A response by Rob Knight’s group to “Waste Not, Want Not” finally gets published, three years* after that paper put the very common practice of rarefying (subsampling to common sequencing depth) in microbiome studies into controversial territory. The impact of “Waste Not, Want Not” was very large and created a divide between two groups that develop competitive microbiome analysis pipelines, those behind QIIME (Rob Knight’s group) and those behind the phyloseq R package (Paul McMurdie and Susan Holmes, authors of “Waste Not, Want Not“). McMurdie and Holmes criticise QIIME as a “one size fits all” pipeline, since “it is often encouraged to rarefy counts as a normalizing transformation prior to any/all analysis” (phyloseq FAQ). Weiss et al, 2017 clears up most confusion about the utility of rarefying, suggesting it is the best method to correct for sequencing depth effects when using presence/absence beta diversity metrics such as unweighted UniFrac and binary Jaccard. Weighted metrics such as Bray-Curtis and weighted UniFrac are not affected as much by differences in sequencing depth and can be used after normalizing by relative abundance. Any effect of sequencing depth can be seen by rarefying many times and doing multiple rarefaction PCoA, which is the best way to “Waste Not” and still fix sequencing depth bias.

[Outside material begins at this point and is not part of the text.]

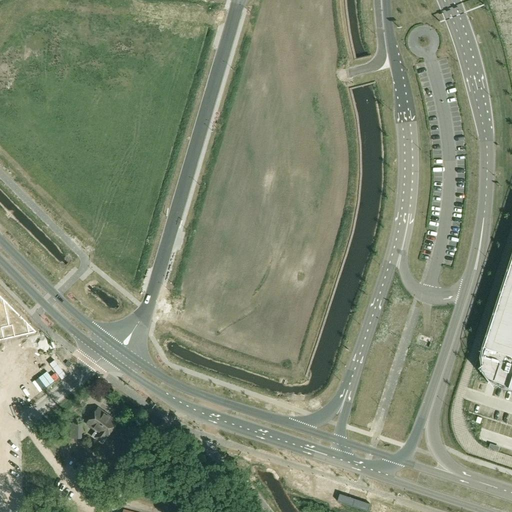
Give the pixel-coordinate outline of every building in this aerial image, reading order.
[(511,257),(482,350),(481,356),(482,362),(482,364),(483,368),(486,373),(490,378),(494,382),(498,383),(500,384),(508,387),(508,388),(511,388),(511,257)] [(0,340),(36,332),(0,296),(0,340)] [(103,443),(107,437),(118,423),(98,409),(88,423),(97,430),(93,436),(103,443)] [(82,424),(71,424),(71,439),(82,439),(82,424)] [(340,494),(337,502),(368,511),(370,504),(340,494)]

*This response was originally submitted in October, 2015
The impact of this paper does not stop there, as Weiss and colleagues also benchmarked ANCOM against many other popular differential abundance analysis techniques (DeSeq2, EdgeR, metagenomeSeq, etc.). ANCOM was shown to be the only technique examined to control false discovery rate in the presence of spurious differences associated with the compositional nature of 16S microbiome data. Can we trust their simulations?